● Task to carry out
What appears from the first line of the data below through the line containing "middle tip: (261, 290)", both included, should be copied exactly, and nothing else.

******************************

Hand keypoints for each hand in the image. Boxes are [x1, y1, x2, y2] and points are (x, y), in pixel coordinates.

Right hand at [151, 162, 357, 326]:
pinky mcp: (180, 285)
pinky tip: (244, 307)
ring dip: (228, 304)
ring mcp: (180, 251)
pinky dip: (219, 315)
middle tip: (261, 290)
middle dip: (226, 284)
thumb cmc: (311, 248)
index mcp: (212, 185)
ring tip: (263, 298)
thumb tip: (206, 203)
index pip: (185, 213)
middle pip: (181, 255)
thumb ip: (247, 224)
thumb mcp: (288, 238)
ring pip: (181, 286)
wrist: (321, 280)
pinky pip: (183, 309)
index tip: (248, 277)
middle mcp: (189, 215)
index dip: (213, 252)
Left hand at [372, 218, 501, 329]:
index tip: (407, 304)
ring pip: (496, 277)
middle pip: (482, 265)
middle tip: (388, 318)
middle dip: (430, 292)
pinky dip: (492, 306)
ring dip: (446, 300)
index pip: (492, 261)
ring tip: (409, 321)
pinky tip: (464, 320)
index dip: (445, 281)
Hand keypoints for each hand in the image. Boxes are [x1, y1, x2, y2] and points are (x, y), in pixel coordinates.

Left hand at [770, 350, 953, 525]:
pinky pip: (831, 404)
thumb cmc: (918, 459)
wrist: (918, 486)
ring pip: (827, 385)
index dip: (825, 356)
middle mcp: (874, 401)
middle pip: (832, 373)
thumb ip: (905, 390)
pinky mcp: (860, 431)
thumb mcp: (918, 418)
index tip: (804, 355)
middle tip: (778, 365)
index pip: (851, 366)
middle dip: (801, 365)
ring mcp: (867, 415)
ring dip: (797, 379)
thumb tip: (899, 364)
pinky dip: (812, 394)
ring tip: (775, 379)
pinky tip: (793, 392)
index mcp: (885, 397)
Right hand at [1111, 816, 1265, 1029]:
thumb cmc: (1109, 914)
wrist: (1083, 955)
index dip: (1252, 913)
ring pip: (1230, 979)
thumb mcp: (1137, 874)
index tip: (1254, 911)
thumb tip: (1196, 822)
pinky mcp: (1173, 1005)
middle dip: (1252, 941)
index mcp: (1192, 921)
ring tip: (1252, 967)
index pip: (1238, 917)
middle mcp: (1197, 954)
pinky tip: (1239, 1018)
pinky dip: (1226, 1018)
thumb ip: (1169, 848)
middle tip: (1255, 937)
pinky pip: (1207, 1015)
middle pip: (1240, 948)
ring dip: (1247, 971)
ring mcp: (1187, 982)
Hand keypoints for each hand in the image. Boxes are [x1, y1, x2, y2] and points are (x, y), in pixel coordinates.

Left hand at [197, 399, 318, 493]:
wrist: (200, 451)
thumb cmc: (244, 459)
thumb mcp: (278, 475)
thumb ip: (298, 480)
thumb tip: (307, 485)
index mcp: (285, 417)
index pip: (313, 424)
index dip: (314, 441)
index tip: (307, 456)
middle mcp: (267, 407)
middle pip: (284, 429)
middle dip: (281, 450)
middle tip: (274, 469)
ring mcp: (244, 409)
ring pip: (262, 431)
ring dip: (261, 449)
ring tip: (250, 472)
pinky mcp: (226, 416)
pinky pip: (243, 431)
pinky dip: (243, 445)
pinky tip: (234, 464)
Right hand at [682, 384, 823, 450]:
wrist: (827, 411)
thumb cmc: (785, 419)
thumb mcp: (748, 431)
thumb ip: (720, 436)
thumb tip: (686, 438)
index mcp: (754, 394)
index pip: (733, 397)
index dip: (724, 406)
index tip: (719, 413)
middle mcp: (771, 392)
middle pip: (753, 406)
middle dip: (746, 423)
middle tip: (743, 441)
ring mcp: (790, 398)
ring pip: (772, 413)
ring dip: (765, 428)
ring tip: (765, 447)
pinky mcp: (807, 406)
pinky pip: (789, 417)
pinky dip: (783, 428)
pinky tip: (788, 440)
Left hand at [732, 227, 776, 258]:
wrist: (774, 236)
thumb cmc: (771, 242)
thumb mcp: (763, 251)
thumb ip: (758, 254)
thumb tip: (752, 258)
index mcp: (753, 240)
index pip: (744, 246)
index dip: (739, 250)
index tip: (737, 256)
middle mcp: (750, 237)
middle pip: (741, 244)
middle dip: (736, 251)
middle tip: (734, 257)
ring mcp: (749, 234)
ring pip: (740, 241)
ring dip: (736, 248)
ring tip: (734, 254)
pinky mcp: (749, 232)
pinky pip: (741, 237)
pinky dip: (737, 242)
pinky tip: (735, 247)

******************************

● Exercise answer
Hand keypoints for each hand in the image. Boxes are [x1, y1, x2, y2] and points are (x, y), in pixel coordinates.

Right hand at [151, 162, 357, 326]:
pinky mcp: (180, 285)
pinky tip: (244, 307)
ring dip: (228, 304)
ring mcp: (180, 251)
pinky dip: (219, 315)
middle tip: (261, 290)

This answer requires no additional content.